- [Task objective] Once the line with "value without rebooting the server." is found in the entries below, repeat it and each following line exactly, up to and including the line with "selecting resources manually:*". Add no other lines.

»»

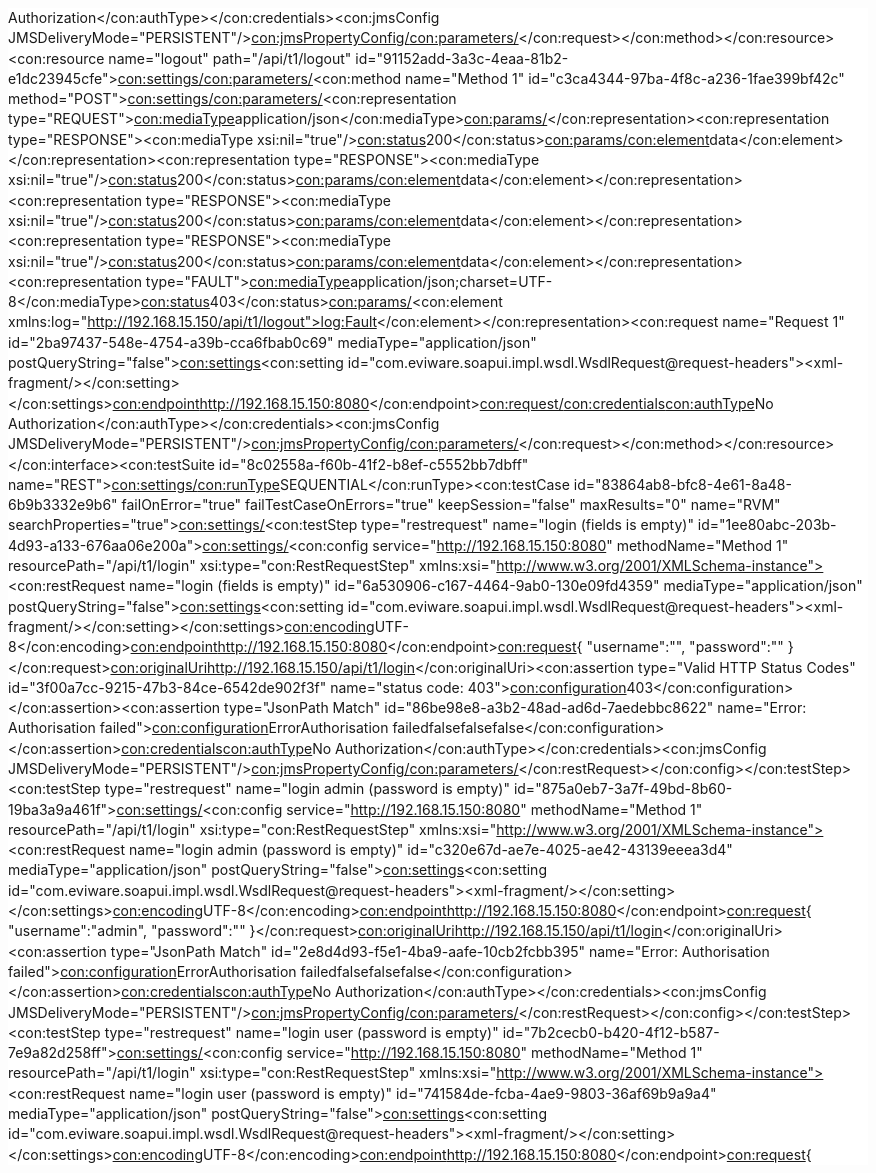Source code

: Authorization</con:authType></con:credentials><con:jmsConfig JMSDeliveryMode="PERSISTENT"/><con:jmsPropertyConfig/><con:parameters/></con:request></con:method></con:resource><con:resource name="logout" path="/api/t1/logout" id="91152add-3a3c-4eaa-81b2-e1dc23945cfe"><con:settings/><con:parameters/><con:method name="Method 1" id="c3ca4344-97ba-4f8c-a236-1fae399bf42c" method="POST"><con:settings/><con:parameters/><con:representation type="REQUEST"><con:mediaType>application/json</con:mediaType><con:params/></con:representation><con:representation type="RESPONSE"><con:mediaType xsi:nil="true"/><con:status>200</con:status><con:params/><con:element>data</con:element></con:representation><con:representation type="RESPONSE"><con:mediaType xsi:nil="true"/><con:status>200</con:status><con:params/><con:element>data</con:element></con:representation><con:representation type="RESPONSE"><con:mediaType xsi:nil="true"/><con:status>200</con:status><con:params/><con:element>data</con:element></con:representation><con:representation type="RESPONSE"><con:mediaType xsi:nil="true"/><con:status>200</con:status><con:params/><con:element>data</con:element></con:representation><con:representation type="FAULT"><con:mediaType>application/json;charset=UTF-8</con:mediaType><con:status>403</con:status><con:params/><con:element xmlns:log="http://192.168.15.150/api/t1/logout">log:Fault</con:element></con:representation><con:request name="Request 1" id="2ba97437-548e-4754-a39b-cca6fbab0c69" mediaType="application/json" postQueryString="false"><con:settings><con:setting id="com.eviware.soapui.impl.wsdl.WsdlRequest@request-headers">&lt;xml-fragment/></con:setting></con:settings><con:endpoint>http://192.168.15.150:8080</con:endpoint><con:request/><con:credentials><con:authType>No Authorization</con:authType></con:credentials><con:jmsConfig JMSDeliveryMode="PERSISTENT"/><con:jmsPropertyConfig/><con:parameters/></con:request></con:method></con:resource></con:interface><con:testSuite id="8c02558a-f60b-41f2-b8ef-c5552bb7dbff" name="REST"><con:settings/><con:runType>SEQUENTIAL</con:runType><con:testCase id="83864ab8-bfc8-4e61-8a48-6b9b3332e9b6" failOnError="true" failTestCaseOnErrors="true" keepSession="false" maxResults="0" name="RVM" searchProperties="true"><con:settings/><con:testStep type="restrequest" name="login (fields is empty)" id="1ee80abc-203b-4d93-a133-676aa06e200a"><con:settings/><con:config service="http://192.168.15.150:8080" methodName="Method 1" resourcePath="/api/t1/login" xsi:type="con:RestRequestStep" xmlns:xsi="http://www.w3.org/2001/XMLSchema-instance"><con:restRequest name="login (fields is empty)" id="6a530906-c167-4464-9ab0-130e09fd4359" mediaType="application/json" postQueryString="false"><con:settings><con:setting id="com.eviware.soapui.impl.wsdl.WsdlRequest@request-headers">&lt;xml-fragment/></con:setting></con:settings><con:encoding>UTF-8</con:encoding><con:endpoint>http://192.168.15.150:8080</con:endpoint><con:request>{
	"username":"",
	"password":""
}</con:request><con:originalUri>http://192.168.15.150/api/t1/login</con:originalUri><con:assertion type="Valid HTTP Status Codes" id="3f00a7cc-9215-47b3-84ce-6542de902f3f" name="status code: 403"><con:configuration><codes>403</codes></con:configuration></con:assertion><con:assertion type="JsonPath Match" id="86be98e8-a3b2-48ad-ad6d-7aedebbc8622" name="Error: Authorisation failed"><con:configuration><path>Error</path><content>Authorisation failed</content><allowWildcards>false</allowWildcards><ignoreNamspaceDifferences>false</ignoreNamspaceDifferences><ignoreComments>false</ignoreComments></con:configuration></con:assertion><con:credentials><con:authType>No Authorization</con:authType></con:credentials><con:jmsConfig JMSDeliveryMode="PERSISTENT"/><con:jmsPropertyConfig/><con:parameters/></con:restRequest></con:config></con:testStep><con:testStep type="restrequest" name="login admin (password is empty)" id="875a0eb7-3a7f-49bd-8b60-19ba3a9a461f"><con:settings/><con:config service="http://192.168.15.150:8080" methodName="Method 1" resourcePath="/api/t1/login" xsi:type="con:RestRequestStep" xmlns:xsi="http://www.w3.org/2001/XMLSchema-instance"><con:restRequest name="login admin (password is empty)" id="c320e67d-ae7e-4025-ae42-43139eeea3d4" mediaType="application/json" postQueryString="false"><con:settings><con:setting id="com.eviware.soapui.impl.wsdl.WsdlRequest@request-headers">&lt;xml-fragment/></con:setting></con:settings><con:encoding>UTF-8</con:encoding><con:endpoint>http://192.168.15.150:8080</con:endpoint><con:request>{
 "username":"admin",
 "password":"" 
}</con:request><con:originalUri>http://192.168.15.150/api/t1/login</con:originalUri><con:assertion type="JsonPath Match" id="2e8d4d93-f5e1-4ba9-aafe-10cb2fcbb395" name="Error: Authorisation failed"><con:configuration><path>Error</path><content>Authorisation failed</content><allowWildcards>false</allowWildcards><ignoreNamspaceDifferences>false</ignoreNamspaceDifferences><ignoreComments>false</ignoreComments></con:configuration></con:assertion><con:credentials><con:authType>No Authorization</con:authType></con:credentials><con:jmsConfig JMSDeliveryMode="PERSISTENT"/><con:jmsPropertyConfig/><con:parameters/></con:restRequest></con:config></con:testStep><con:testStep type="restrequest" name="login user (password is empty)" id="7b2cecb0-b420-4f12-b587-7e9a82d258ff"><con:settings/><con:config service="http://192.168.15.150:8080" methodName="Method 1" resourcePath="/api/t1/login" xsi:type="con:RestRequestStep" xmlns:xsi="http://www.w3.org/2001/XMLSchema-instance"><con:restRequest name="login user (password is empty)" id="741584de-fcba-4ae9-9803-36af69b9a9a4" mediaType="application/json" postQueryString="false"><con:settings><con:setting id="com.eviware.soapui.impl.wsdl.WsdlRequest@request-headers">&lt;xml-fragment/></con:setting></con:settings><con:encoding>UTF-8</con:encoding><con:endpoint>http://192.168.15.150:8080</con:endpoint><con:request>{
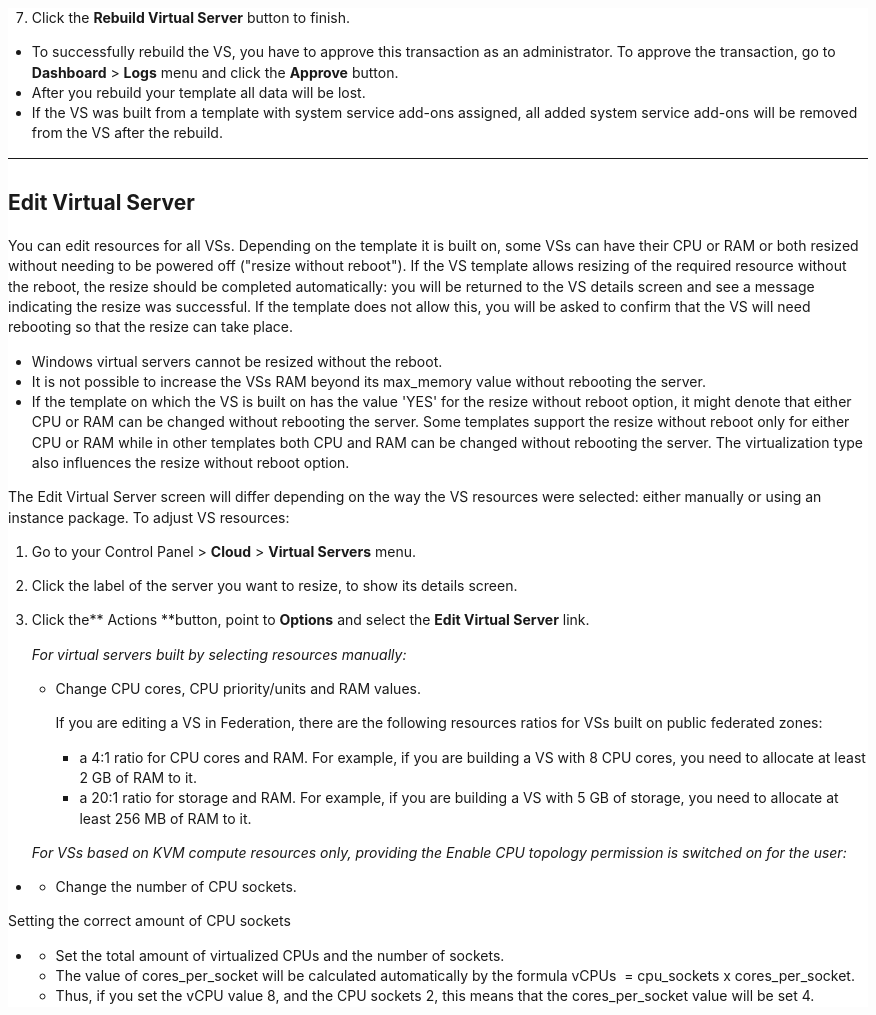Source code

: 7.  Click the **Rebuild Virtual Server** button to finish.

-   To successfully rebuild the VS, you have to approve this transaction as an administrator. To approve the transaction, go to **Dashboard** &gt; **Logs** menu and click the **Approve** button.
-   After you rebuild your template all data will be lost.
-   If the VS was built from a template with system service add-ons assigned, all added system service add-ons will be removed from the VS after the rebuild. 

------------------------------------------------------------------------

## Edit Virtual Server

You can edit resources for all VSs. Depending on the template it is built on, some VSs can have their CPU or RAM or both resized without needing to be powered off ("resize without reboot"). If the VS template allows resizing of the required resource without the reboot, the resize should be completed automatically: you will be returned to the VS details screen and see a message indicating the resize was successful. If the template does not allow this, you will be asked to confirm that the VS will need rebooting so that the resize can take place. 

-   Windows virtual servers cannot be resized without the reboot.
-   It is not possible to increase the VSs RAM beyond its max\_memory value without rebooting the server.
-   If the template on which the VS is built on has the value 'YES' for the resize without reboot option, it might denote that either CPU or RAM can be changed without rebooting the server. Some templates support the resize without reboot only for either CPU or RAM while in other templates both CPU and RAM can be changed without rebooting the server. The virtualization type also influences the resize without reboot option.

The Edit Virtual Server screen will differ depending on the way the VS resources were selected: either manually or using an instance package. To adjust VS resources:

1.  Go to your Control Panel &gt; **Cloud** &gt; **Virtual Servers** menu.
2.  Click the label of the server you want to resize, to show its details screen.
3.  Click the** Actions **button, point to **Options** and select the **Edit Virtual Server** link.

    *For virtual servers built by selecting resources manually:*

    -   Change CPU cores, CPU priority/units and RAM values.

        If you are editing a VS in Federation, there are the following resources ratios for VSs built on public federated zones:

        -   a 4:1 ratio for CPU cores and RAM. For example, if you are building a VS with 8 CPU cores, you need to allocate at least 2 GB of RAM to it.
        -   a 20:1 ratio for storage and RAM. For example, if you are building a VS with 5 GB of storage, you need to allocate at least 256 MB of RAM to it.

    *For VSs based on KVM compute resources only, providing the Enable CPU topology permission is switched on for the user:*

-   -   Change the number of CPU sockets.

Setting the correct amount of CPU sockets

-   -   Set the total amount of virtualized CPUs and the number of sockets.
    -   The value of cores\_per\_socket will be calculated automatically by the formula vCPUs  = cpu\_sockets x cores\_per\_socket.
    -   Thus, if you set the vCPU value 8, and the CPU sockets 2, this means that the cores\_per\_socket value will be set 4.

««

- [Task output]
-   It is not possible to increase the VSs RAM beyond its max\_memory value without rebooting the server.
-   If the template on which the VS is built on has the value 'YES' for the resize without reboot option, it might denote that either CPU or RAM can be changed without rebooting the server. Some templates support the resize without reboot only for either CPU or RAM while in other templates both CPU and RAM can be changed without rebooting the server. The virtualization type also influences the resize without reboot option.

The Edit Virtual Server screen will differ depending on the way the VS resources were selected: either manually or using an instance package. To adjust VS resources:

1.  Go to your Control Panel &gt; **Cloud** &gt; **Virtual Servers** menu.
2.  Click the label of the server you want to resize, to show its details screen.
3.  Click the** Actions **button, point to **Options** and select the **Edit Virtual Server** link.

    *For virtual servers built by selecting resources manually:*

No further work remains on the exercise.